Her political activism began in 2000 when she worked for the 2000 presidential campaign of Cuauhtémoc Cárdenas (PRD). She was later a national delegate of the PRD in Oaxaca and a member of the party's state council. By 2012 she had switched allegiance to Morena; in 2013–2018 she was one of the party's state council members, including a period as the council's president in 2016–2018.

In the 2018 general election she was elected to the Chamber of Deputies for Oaxaca's 2nd district for the first time, and she was re-elected to subsequent terms in the 2021 mid-terms and the 2024 general election.
During her 2018–2021 and 2021–2024 periods in Congress, she chaired the lower house's Committee on Indigenous and Afro-Mexican Peoples. She also represented the lower house on the board of the National Institute of Indigenous Peoples (INPI) in 2020.

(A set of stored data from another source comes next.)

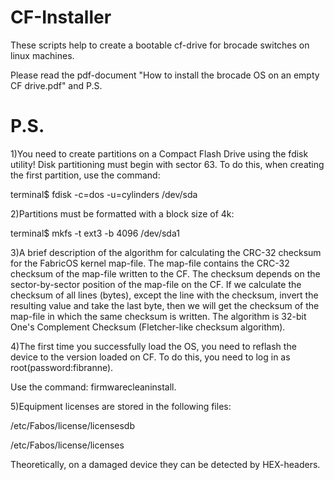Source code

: # CF-Installer
These scripts help to create a bootable cf-drive for brocade switches on linux machines.

Please read the pdf-document "How to install the brocade OS on an empty CF drive.pdf" and P.S.

# P.S.
1)You need to create partitions on a Compact Flash Drive using the fdisk utility!
Disk partitioning must begin with sector 63. To do this, when creating the first partition, use the command:

terminal$ fdisk -c=dos -u=cylinders /dev/sda

2)Partitions must be formatted with a block size of 4k:

terminal$ mkfs -t ext3 -b 4096 /dev/sda1

3)A brief description of the algorithm for calculating the CRC-32 checksum for the FabricOS kernel map-file.
The map-file contains the CRC-32 checksum of the map-file written to the CF. The checksum depends on the sector-by-sector position of the map-file on the CF. If we calculate the checksum of all lines (bytes), except the line with the checksum, invert the resulting value and take the last byte, then we will get the checksum of the map-file in which the same checksum is written. The algorithm is 32-bit One's Complement Checksum (Fletcher-like checksum algorithm).

4)The first time you successfully load the OS, you need to reflash the device to the version loaded on CF. To do this, you need to log in as root(password:fibranne). 

Use the command: firmwarecleaninstall.

5)Equipment licenses are stored in the following files:

/etc/Fabos/license/licensesdb

/etc/Fabos/license/licenses

Theoretically, on a damaged device they can be detected by HEX-headers.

In 2021, Juan Carlos contended for Morena's nomination to compete in the 2022 gubernatorial election in Oaxaca. She made it to the final stages of the process but ultimately lost to Salomón Jara Cruz, who went on to win the 5 June 2022 election.

In April 2025, she was among a group of Morena deputies who demanded the dismissal of Secretary of Welfare Ariadna Montiel Reyes on account of her "despotic attitude" and alleged acts of corruption within her department.